[EXERCISE DESCRIPTION] Reproduce the data below in full, substituting "Seilmacher" for every occurrence of "Seilflechter" and leaving everything else unchanged.

★ ★ ★ ★ ★ ★ ★

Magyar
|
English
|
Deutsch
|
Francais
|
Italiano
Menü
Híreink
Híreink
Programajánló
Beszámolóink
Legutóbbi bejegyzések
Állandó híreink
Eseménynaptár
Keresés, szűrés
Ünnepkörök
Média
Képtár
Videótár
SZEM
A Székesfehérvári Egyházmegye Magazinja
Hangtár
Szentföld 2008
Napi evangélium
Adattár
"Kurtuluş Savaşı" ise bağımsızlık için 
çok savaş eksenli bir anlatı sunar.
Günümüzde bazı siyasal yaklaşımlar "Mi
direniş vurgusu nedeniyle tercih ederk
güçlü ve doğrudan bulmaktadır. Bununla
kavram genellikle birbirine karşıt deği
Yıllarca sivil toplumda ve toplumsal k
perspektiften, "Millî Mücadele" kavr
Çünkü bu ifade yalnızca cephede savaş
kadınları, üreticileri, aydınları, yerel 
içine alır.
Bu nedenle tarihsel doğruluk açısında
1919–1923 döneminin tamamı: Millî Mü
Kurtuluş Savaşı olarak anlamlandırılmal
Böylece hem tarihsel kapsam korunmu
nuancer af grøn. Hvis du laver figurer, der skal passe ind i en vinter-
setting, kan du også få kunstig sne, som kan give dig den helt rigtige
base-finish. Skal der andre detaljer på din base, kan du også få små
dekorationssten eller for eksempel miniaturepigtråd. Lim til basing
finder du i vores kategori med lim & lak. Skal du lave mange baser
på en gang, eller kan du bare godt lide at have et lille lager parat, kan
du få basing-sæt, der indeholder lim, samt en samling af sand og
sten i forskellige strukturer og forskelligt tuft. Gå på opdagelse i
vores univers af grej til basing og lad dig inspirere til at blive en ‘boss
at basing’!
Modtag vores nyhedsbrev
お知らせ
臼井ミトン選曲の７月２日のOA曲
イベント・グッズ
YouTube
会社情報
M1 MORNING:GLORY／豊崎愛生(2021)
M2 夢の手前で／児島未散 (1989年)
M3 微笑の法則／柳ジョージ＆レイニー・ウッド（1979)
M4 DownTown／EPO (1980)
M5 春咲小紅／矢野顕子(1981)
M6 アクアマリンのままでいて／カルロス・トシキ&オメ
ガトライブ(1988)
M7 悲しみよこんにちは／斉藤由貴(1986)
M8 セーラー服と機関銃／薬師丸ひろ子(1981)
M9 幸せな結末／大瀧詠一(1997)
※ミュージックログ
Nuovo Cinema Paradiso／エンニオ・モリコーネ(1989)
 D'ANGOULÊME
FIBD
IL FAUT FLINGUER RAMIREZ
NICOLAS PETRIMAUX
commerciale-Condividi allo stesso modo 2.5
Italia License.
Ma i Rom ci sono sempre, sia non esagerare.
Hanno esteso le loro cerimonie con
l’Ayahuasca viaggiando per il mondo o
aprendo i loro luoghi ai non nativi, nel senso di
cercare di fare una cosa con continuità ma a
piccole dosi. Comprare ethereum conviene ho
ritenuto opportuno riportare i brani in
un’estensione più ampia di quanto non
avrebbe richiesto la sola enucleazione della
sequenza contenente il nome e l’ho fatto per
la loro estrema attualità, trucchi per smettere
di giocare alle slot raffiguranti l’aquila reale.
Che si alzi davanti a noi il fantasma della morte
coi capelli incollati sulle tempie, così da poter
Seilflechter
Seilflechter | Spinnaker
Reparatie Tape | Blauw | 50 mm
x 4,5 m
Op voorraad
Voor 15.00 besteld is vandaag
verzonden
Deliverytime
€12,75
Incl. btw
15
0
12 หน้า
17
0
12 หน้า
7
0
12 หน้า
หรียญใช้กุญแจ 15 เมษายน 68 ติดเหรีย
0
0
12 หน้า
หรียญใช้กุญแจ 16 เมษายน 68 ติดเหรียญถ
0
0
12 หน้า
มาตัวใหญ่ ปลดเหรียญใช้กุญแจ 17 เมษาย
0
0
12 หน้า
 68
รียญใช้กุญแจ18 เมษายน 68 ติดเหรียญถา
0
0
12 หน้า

★ ★ ★ ★ ★ ★ ★

[ANSWER TO THE EXERCISE]
Magyar
|
English
|
Deutsch
|
Francais
|
Italiano
Menü
Híreink
Híreink
Programajánló
Beszámolóink
Legutóbbi bejegyzések
Állandó híreink
Eseménynaptár
Keresés, szűrés
Ünnepkörök
Média
Képtár
Videótár
SZEM
A Székesfehérvári Egyházmegye Magazinja
Hangtár
Szentföld 2008
Napi evangélium
Adattár
"Kurtuluş Savaşı" ise bağımsızlık için 
çok savaş eksenli bir anlatı sunar.
Günümüzde bazı siyasal yaklaşımlar "Mi
direniş vurgusu nedeniyle tercih ederk
güçlü ve doğrudan bulmaktadır. Bununla
kavram genellikle birbirine karşıt deği
Yıllarca sivil toplumda ve toplumsal k
perspektiften, "Millî Mücadele" kavr
Çünkü bu ifade yalnızca cephede savaş
kadınları, üreticileri, aydınları, yerel 
içine alır.
Bu nedenle tarihsel doğruluk açısında
1919–1923 döneminin tamamı: Millî Mü
Kurtuluş Savaşı olarak anlamlandırılmal
Böylece hem tarihsel kapsam korunmu
nuancer af grøn. Hvis du laver figurer, der skal passe ind i en vinter-
setting, kan du også få kunstig sne, som kan give dig den helt rigtige
base-finish. Skal der andre detaljer på din base, kan du også få små
dekorationssten eller for eksempel miniaturepigtråd. Lim til basing
finder du i vores kategori med lim & lak. Skal du lave mange baser
på en gang, eller kan du bare godt lide at have et lille lager parat, kan
du få basing-sæt, der indeholder lim, samt en samling af sand og
sten i forskellige strukturer og forskelligt tuft. Gå på opdagelse i
vores univers af grej til basing og lad dig inspirere til at blive en ‘boss
at basing’!
Modtag vores nyhedsbrev
お知らせ
臼井ミトン選曲の７月２日のOA曲
イベント・グッズ
YouTube
会社情報
M1 MORNING:GLORY／豊崎愛生(2021)
M2 夢の手前で／児島未散 (1989年)
M3 微笑の法則／柳ジョージ＆レイニー・ウッド（1979)
M4 DownTown／EPO (1980)
M5 春咲小紅／矢野顕子(1981)
M6 アクアマリンのままでいて／カルロス・トシキ&オメ
ガトライブ(1988)
M7 悲しみよこんにちは／斉藤由貴(1986)
M8 セーラー服と機関銃／薬師丸ひろ子(1981)
M9 幸せな結末／大瀧詠一(1997)
※ミュージックログ
Nuovo Cinema Paradiso／エンニオ・モリコーネ(1989)
 D'ANGOULÊME
FIBD
IL FAUT FLINGUER RAMIREZ
NICOLAS PETRIMAUX
commerciale-Condividi allo stesso modo 2.5
Italia License.
Ma i Rom ci sono sempre, sia non esagerare.
Hanno esteso le loro cerimonie con
l’Ayahuasca viaggiando per il mondo o
aprendo i loro luoghi ai non nativi, nel senso di
cercare di fare una cosa con continuità ma a
piccole dosi. Comprare ethereum conviene ho
ritenuto opportuno riportare i brani in
un’estensione più ampia di quanto non
avrebbe richiesto la sola enucleazione della
sequenza contenente il nome e l’ho fatto per
la loro estrema attualità, trucchi per smettere
di giocare alle slot raffiguranti l’aquila reale.
Che si alzi davanti a noi il fantasma della morte
coi capelli incollati sulle tempie, così da poter
Seilmacher
Seilmacher | Spinnaker
Reparatie Tape | Blauw | 50 mm
x 4,5 m
Op voorraad
Voor 15.00 besteld is vandaag
verzonden
Deliverytime
€12,75
Incl. btw
15
0
12 หน้า
17
0
12 หน้า
7
0
12 หน้า
หรียญใช้กุญแจ 15 เมษายน 68 ติดเหรีย
0
0
12 หน้า
หรียญใช้กุญแจ 16 เมษายน 68 ติดเหรียญถ
0
0
12 หน้า
มาตัวใหญ่ ปลดเหรียญใช้กุญแจ 17 เมษาย
0
0
12 หน้า
 68
รียญใช้กุญแจ18 เมษายน 68 ติดเหรียญถา
0
0
12 หน้า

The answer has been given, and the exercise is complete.